Details of Yesterday’s Fed Meeting and Economic Projections
Besides boosting the economic growth projections, the Fed boosted inflation as well, seen at 2.4% in 2021, up from the 1.8% estimate. This comes in line with recent developments on the oil market, and also in line with the shift in the Fed’s mandate, from an inflation-targeting framework of 2% to average inflation around the 2% level.
Most traders were interested to see what the dots plot will show. As it turned out, four Fed officials see rates higher in 2022 and seven see rates increasing in 2023. Compared to the previous plot release, three more participants see at least one hike in 2022, two more participants see at least one hike in 2023. In other words, more members shifted from a dovish to a relatively hawkish stance in the meantime.
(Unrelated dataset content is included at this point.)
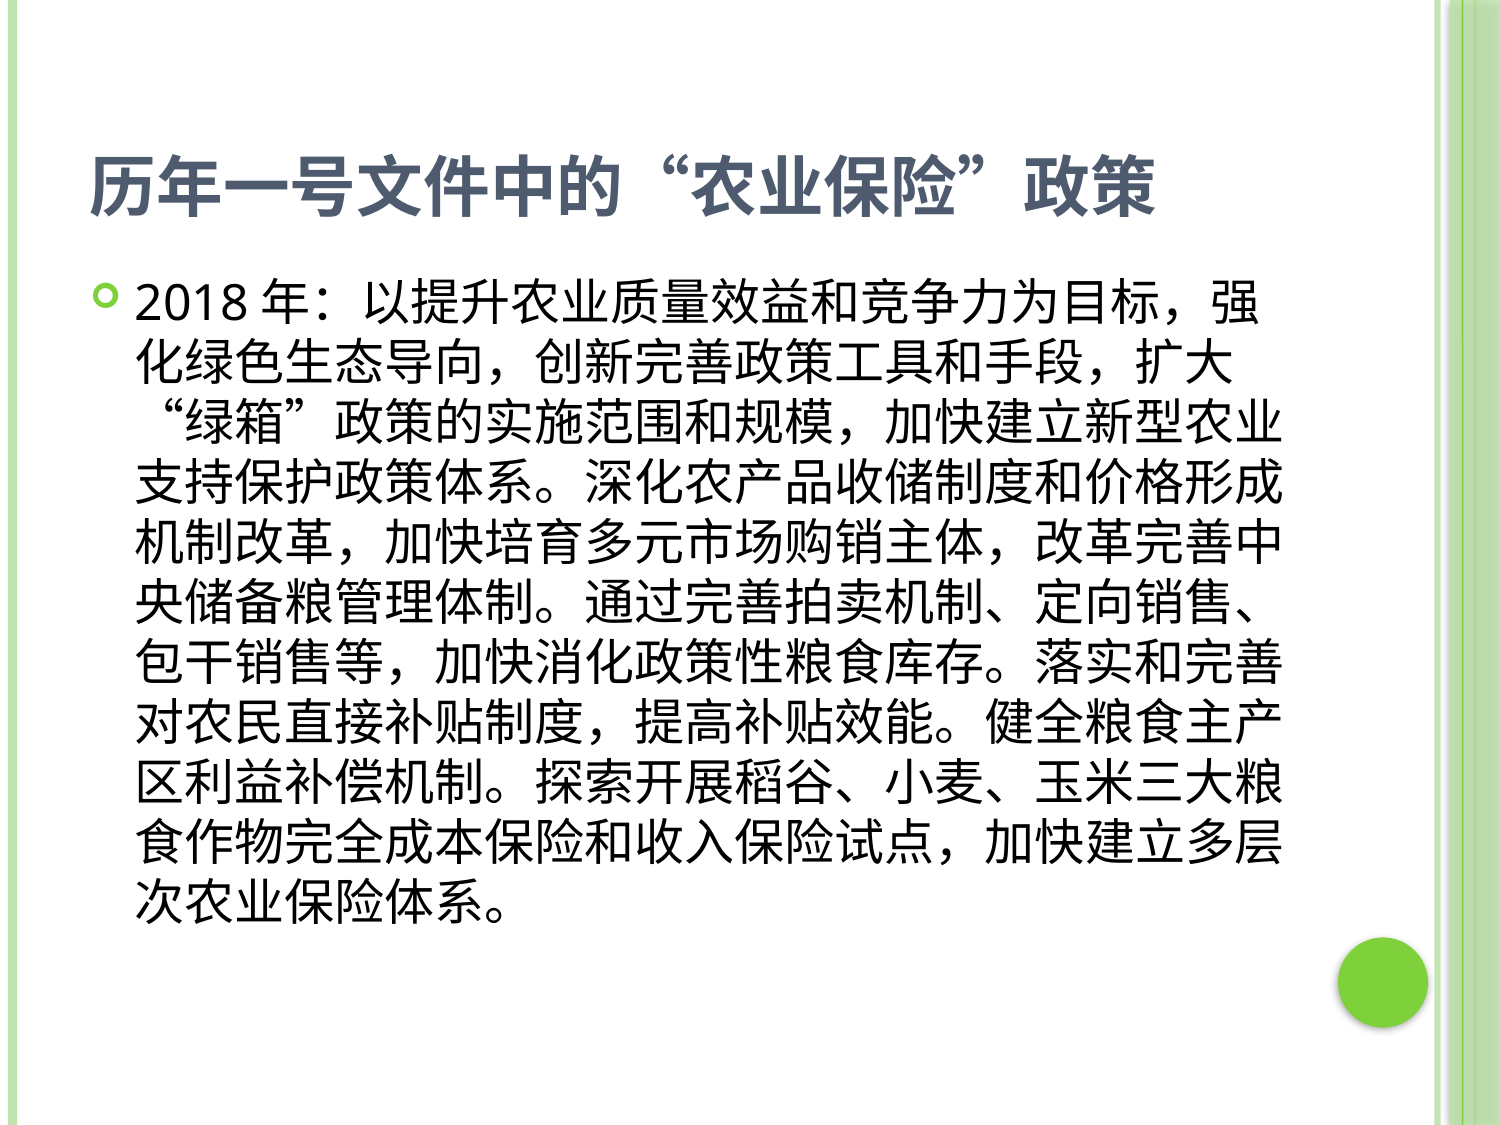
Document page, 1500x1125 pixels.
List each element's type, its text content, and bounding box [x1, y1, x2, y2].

Despite the Fed sending a more upbeat tone about the economy, unemployment rate, and inflation, the dollar took a hit on the initial release. The reason came, once again, from the stock market, which jumped close to record highs (e.g., Dow Jones), on the Fed staying relatively accommodative despite increasing the economic outlook.
To sum up, the Fed delivered a mixed message, signaling stronger economic activity coupled with limited inflation stickiness. By the time the Fed’s Chair Jerome Powell started the press conference, thirty minutes after the FOMC Statement, the EURUSD traded 1.1960 from 1.19, AUDUSD 0.7770 from below 0.77, and Dow Jones flirted with 33k.
We may say, once again, that the Fed did the impossible and adjusted the forward guidance in such a way that the market understood the message. How else can one interpret the market’s reaction of selling the dollar on an upbeat Fed, and, at the same time, buying equities at all-time highs?